*What you are asked to do*
For the entries that follow, restate word for word the line containing "Related Products", the line containing "16件东西过了这个期限 必须立刻从家", and every line that lies between them.

*Provided records*
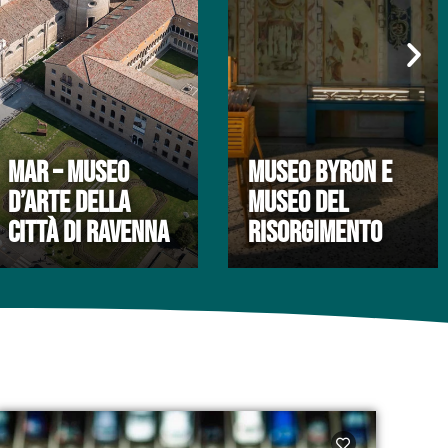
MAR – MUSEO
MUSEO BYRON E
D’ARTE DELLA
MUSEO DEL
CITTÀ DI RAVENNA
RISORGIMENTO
==
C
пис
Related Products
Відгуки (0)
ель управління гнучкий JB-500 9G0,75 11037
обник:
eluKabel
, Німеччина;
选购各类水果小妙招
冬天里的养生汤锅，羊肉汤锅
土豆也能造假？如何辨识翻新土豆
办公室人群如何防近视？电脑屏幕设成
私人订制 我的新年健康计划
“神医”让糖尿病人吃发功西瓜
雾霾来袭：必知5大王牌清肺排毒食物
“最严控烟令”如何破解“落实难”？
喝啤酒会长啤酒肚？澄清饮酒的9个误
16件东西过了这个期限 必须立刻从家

*Expected answer*
Related Products
Відгуки (0)
ель управління гнучкий JB-500 9G0,75 11037
обник:
eluKabel
, Німеччина;
选购各类水果小妙招
冬天里的养生汤锅，羊肉汤锅
土豆也能造假？如何辨识翻新土豆
办公室人群如何防近视？电脑屏幕设成
私人订制 我的新年健康计划
“神医”让糖尿病人吃发功西瓜
雾霾来袭：必知5大王牌清肺排毒食物
“最严控烟令”如何破解“落实难”？
喝啤酒会长啤酒肚？澄清饮酒的9个误
16件东西过了这个期限 必须立刻从家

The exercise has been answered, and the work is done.